A Tajik family who moved to Russia and changed their baby’s name to Putin to show their love for the president are pleading with officials to let them rename their son, according to a local register office chief.

Photo of family with son named Putin, with photo of Putin in the background
Family Who Named Their Son Putin Want To Change His Name

Nearly six years after renaming the boy, the parents of Putin Dzhuraev, now eight, say they regret it and want him to be called Rasul once more, as he was at birth.


“The parents have already turned to us again,” said Ekaterina Belous, head of the Alexandrovsky district register office in Vladimir oblast, east of Moscow. “We’re currently consulting with them. Let’s just say they regret that they did it,” she said in a televised interview with the local newspaper New City of Alexandrovsk.


Little Putin’s cousin, named Shoigu after Russia’s minister of defence, Sergei Shoigu, was keeping his name for now, she added.


The family moved to Russia in the 1990s during a fierce civil war in Tajikistan, and have all adopted Russian citizenship. In 2016, the boy’s grandfather Rahmon Dzhuraev, a fan of the Russian president, read that an Egyptian journalist had named his son after Vladimir Vladimirovich Putin.


“Vladimir Putin is the number one man in the world for me. Strong, smart and educated. My grandson looks very similar to Putin as a child, and I, without hesitation, decided to change the name of the child,” Dzhuraev told the BBC Russian Service at the time.

President Putin was once hailed in Tajikistan as a great leader, with pop groups dedicating songs to him and his picture hung in homes.


Since the invasion of Ukraine last year, the president has become rather less popular among those from central Asia. Russian enlistment officers have been trawling the country’s mosques for migrants from Tajikistan, Kyrgyzstan, Kazakhstan and Turkmenistan, offering lucrative payments and expedited citizenship in exchange for signing up to fight in Ukraine.
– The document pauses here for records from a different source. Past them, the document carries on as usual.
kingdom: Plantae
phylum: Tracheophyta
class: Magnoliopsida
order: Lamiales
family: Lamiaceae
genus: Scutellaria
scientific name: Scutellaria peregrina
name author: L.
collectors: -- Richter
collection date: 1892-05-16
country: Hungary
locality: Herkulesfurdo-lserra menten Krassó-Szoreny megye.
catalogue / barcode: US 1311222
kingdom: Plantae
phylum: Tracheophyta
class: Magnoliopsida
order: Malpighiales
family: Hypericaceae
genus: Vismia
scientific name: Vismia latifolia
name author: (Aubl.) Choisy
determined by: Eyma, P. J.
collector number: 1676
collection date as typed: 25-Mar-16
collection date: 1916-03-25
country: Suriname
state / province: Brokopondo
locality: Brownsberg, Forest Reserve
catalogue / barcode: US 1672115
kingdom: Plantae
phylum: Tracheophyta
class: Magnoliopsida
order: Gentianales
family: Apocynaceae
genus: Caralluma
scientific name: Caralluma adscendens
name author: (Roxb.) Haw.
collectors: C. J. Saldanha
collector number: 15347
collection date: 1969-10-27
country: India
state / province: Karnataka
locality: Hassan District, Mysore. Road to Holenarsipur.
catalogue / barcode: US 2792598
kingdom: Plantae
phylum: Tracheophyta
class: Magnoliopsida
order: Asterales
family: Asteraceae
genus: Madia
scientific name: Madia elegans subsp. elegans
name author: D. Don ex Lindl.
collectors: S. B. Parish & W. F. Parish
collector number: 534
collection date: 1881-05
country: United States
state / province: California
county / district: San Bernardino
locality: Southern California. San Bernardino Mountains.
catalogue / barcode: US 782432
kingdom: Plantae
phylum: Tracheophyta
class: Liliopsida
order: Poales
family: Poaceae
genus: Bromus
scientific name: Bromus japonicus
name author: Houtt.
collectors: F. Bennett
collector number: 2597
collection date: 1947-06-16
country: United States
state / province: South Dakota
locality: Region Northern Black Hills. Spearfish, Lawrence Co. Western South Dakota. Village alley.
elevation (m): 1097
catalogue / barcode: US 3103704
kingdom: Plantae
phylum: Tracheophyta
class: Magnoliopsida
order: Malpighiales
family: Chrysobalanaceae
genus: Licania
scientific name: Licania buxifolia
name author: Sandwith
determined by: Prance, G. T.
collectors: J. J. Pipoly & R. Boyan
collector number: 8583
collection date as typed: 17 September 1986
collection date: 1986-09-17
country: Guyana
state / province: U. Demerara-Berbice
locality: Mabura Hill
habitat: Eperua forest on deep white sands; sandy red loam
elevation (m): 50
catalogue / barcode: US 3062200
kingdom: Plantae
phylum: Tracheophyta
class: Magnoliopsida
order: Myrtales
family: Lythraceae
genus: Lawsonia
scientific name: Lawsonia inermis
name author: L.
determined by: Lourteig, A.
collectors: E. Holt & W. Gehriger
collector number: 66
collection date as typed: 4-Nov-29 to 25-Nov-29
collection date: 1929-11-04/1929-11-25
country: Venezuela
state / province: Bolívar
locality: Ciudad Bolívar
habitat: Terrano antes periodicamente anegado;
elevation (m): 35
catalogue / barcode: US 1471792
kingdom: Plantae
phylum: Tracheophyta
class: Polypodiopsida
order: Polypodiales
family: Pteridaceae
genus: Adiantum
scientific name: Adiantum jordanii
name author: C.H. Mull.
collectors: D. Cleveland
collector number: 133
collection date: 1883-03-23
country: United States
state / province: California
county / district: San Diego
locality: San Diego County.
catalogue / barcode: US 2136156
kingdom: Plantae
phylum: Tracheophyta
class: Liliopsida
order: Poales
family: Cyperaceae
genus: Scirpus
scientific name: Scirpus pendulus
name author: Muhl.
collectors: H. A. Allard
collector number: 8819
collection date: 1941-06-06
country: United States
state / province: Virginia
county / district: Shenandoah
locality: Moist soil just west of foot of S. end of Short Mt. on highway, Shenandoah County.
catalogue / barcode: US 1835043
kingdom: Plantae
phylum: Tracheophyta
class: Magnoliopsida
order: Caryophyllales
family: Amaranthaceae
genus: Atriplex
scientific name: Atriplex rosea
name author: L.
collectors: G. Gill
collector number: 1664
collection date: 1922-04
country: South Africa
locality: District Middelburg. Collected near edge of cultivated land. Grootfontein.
However, there have been reports of soldiers from central Asia being bullied and beaten by their Russian comrades. Some have been recruited against their will or tricked into signing papers, migrants’ rights activists have told Eurasianet. In October two Tajik recruits went on a shooting spree at a Russian training base in Belgorod, near the border with Ukraine, killing at least 11 people. Shortly before being taken to the base, they had told friends that they would be meeting them that evening in Moscow.